Nacida en una familia judía ortodoxa, Tamara Tenenbaum tendría unos cinco años cuando comenzó a cuestionar las reglas que le imponía su educación religiosa y piensa que en esa etapa temprana se formó una subjetividad rebelde que la alejó de su destino previsible. Corría 1994 y la muerte de su padre marcó el comienzo de un quiebre con el pasado. Crecer entre mujeres fue un factor que influyó en su deseo profundo de entender la alteridad de los varones.
Licenciada en Filosofía, escritora y periodista argentina, destaca como referente feminista. En 2017 publicó su libro de poesía Reconocimiento de terreno, en 2018 ganó el premio Ficciones que le otorgó el Ministerio de Cultura argentino por Nadie vive tan cerca de nadie, y este 2019 publicó otro libro, esta vez de ensayo, acerca de las relaciones amorosas y el sexo en tiempo de revisionismo de hábitos patriarcales enquistados. El fin del amor, querer y coger en el siglo XXI (Ariel) sabe captar un aire de época, profundiza en los vínculos y en las dificultades contemporáneas para conectarnos, tanto desde la experiencia propia como la ajena, pero también recurre a bibliografía y funciona como una guía accesible de lectura que nos acerca al pensamiento de Michele Anapol, teórica del poliamor, o a la socióloga marxista Eva Illouz. Sin revelar nuevas verdades pero con un aporte bienvenido a la discusión, el libro de Tamara Tenenbaum tiene los condimentos necesarios para transformarse en un manifiesto feminista. El hilo de sus pensamientos ha encontrado eco, y la cantidad de ventas desde su publicación habla de un fenómeno más amplio que logra captar lectores entre las generaciones más jóvenes que se sienten representadas en el cuestionamiento de los paradigmas sobre el amor con los que crecimos.
El fin del amor: querer y coger, tiene un juego intencional de significados que tal vez no en todos los idiomas ni países se comprenda. Por un lado, habla de fin como final pero también como objetivo. Por otro, querer y coger implica un diálogo entre sentimientos y sexo. Imagino que habrán quedado varios títulos en el camino, ¿qué te llevó a elegir este?

Problema breve: Reproduce literalmente el fragmento del artículo anterior que va de "Nacida en una" a "de los varones.", ambos incluidos.

Datos registrados:
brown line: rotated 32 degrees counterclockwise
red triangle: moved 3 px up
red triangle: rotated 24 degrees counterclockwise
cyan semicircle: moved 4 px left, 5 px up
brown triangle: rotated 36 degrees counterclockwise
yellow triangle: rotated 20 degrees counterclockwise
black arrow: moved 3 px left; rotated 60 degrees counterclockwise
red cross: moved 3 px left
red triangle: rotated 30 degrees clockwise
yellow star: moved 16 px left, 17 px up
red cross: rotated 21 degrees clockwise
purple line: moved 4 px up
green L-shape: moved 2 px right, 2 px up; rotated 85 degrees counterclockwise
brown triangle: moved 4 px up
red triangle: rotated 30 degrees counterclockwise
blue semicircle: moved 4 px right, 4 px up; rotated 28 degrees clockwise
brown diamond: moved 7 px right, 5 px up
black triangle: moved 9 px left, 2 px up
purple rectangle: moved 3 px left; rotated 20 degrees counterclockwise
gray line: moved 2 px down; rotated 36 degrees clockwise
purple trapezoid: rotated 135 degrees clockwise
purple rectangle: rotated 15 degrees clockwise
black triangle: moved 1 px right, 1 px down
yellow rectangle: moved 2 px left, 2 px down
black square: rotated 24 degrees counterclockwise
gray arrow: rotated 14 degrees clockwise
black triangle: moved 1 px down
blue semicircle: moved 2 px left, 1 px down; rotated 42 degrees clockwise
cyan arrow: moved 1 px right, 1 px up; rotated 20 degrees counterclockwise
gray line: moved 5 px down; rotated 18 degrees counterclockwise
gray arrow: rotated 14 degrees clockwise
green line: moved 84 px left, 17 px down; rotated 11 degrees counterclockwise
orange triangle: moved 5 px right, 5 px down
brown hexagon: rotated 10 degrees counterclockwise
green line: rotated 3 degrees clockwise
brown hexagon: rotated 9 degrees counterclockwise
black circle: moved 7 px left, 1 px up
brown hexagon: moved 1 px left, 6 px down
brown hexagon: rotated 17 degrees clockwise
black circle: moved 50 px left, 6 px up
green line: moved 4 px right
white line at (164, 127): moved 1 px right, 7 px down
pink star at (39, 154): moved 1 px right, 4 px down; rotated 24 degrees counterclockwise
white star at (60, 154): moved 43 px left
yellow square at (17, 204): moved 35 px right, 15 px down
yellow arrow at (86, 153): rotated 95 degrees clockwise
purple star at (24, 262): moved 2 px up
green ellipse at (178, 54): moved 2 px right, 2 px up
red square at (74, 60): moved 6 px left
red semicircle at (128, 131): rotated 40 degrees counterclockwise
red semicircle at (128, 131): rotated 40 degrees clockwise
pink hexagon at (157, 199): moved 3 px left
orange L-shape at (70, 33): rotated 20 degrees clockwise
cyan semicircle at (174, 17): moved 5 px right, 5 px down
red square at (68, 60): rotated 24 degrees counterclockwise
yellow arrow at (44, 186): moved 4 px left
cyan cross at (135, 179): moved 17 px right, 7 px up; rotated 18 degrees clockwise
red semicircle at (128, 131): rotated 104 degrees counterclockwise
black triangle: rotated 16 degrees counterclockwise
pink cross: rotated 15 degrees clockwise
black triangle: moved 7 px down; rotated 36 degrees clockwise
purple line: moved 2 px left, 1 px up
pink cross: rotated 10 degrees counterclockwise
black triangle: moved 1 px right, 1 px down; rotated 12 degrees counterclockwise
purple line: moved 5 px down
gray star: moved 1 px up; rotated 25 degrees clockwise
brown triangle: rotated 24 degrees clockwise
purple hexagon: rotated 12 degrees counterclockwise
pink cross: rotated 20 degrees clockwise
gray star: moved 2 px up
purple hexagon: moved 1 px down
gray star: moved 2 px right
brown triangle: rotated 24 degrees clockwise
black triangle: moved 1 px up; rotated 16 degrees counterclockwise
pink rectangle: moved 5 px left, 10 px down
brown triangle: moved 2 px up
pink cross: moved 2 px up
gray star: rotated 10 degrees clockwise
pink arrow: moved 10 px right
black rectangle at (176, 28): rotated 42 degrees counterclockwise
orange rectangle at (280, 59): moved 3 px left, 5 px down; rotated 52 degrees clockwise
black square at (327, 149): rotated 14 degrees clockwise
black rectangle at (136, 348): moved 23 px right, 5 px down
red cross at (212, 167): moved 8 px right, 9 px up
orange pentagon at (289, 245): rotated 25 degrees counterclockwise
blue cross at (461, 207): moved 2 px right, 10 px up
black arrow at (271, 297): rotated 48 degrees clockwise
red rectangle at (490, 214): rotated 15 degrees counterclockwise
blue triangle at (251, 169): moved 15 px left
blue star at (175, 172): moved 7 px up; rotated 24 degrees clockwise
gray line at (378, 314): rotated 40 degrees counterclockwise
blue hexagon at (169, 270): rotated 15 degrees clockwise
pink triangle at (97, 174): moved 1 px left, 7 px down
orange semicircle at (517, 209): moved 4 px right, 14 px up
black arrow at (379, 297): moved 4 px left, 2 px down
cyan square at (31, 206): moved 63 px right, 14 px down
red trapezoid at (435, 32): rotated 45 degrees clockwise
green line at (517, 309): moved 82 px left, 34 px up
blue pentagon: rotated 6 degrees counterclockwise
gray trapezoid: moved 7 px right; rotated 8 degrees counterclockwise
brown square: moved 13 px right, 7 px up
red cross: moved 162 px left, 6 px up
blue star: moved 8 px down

Solución completa:
Nacida en una familia judía ortodoxa, Tamara Tenenbaum tendría unos cinco años cuando comenzó a cuestionar las reglas que le imponía su educación religiosa y piensa que en esa etapa temprana se formó una subjetividad rebelde que la alejó de su destino previsible. Corría 1994 y la muerte de su padre marcó el comienzo de un quiebre con el pasado. Crecer entre mujeres fue un factor que influyó en su deseo profundo de entender la alteridad de los varones.